GIVEN MATERIAL ▸
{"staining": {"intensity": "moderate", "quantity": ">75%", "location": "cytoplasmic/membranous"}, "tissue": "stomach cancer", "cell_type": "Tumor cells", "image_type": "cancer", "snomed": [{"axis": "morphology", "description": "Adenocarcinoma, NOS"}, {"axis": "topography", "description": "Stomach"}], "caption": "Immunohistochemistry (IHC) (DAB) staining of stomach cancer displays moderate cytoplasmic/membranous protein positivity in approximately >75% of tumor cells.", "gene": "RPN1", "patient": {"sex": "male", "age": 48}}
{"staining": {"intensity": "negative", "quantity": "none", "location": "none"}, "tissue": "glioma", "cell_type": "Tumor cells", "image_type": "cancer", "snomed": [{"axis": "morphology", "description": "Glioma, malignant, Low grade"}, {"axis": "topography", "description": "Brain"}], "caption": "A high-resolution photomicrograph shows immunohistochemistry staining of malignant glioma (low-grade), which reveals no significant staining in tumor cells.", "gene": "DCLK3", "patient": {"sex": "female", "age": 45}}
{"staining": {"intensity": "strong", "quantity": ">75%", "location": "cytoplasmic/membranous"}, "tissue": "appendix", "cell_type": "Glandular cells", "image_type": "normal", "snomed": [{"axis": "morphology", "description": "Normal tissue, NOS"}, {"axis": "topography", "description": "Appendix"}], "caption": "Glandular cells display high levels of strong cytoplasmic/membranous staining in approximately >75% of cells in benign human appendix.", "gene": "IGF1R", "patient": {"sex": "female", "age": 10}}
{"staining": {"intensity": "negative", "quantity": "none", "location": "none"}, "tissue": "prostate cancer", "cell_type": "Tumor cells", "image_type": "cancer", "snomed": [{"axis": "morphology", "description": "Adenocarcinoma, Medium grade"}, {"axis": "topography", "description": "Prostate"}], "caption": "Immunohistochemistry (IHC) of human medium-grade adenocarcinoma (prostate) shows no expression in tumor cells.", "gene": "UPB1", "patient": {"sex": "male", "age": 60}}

TASK INSTRUCTIONS ▸ Put down all the data once more, exactly as it appears above.

ANSWER TO THIS PROBLEM ▸
{"staining": {"intensity": "moderate", "quantity": ">75%", "location": "cytoplasmic/membranous"}, "tissue": "stomach cancer", "cell_type": "Tumor cells", "image_type": "cancer", "snomed": [{"axis": "morphology", "description": "Adenocarcinoma, NOS"}, {"axis": "topography", "description": "Stomach"}], "caption": "Immunohistochemistry (IHC) (DAB) staining of stomach cancer displays moderate cytoplasmic/membranous protein positivity in approximately >75% of tumor cells.", "gene": "RPN1", "patient": {"sex": "male", "age": 48}}
{"staining": {"intensity": "negative", "quantity": "none", "location": "none"}, "tissue": "glioma", "cell_type": "Tumor cells", "image_type": "cancer", "snomed": [{"axis": "morphology", "description": "Glioma, malignant, Low grade"}, {"axis": "topography", "description": "Brain"}], "caption": "A high-resolution photomicrograph shows immunohistochemistry staining of malignant glioma (low-grade), which reveals no significant staining in tumor cells.", "gene": "DCLK3", "patient": {"sex": "female", "age": 45}}
{"staining": {"intensity": "strong", "quantity": ">75%", "location": "cytoplasmic/membranous"}, "tissue": "appendix", "cell_type": "Glandular cells", "image_type": "normal", "snomed": [{"axis": "morphology", "description": "Normal tissue, NOS"}, {"axis": "topography", "description": "Appendix"}], "caption": "Glandular cells display high levels of strong cytoplasmic/membranous staining in approximately >75% of cells in benign human appendix.", "gene": "IGF1R", "patient": {"sex": "female", "age": 10}}
{"staining": {"intensity": "negative", "quantity": "none", "location": "none"}, "tissue": "prostate cancer", "cell_type": "Tumor cells", "image_type": "cancer", "snomed": [{"axis": "morphology", "description": "Adenocarcinoma, Medium grade"}, {"axis": "topography", "description": "Prostate"}], "caption": "Immunohistochemistry (IHC) of human medium-grade adenocarcinoma (prostate) shows no expression in tumor cells.", "gene": "UPB1", "patient": {"sex": "male", "age": 60}}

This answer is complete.